I'm pretty naive of databases and SQL, and wondered how this
query would be represented using SQL:

	There is a table containing fields X Y and FLAG.  FLAG
	takes values zero or one.  One wishes to create the
	summation over the table of a variable Z where Z is defined
	as follows:

		If (flag = 0) then Z := X - Y
			else Z := X + Y

	So the query is essentially implemented by the algorithm:

		sum := 0;
		for (all records in table) do
			with current_record do
			begin
				If (flag = 0) then Z := X - Y
						else Z := X + Y
				sum := sum + Z
			end;
		writeln(sum);


	Representing this in SQL wasn't immediately obvious to
	me... can someone produce a demo?


Thankx
_______________________________________________________________________________
Ajay Shah, (213)747-9991, ajayshah@usc.edu
                              The more things change, the more they stay insane.
_______________________________________________________________________________

jkrueger@dgis.dtic.dla.mil (Jon) (07/10/90)

ajayshah@aludra.usc.edu (Ajay Shah) writes (my rewrites):

> table containing fields X Y and FLAG.  FLAG
> takes values zero or one.  One wishes to create the
> summation over the table of a variable Z defined as:
>	If (flag = 0) then
>		Z := X - Y
>	else
>		Z := X + Y

One way to do it:

	select sum(x + (y * ((2 * z) - 1))) from t;

The expression (y * ((2 * z) - 1)) is of course the 
transform usually written in algebraic form 2z-1, which
maps flag values {0, 1} to {1, -1}.  This takes a boolean
flag column and plugs it into a mathematical evaluation.

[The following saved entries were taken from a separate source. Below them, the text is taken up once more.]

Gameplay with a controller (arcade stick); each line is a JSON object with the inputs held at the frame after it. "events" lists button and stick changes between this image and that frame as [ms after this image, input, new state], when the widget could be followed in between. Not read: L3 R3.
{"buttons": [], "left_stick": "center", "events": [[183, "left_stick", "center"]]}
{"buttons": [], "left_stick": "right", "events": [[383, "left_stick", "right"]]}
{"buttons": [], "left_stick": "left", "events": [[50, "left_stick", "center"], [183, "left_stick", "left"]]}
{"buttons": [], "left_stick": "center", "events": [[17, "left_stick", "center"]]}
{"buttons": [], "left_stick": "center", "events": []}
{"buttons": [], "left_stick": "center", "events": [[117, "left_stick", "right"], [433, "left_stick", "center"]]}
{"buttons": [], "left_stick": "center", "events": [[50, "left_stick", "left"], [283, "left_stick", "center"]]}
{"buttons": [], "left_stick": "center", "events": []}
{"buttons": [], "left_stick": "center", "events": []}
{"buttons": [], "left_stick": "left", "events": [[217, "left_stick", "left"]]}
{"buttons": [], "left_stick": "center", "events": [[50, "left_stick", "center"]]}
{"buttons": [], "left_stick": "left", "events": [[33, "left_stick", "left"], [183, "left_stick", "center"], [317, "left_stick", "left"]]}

This is a kludge.  It works because of a convention for
representing boolean values in integers; break the convention
and the database will be none the wiser, but the result of
the query becomes unpredictable.

An additional penalty is paid in performance; the query as written
hides a useful boolean expression:

	((flag) and (z = (x - y)) or ((flag) and (z = (x + y))))

in some useless arithmetic calculations (above).  Given the math, the
query optimiser is not likely to find any shortcuts.  Although
aggregates without selects aren't likely to get optimized much.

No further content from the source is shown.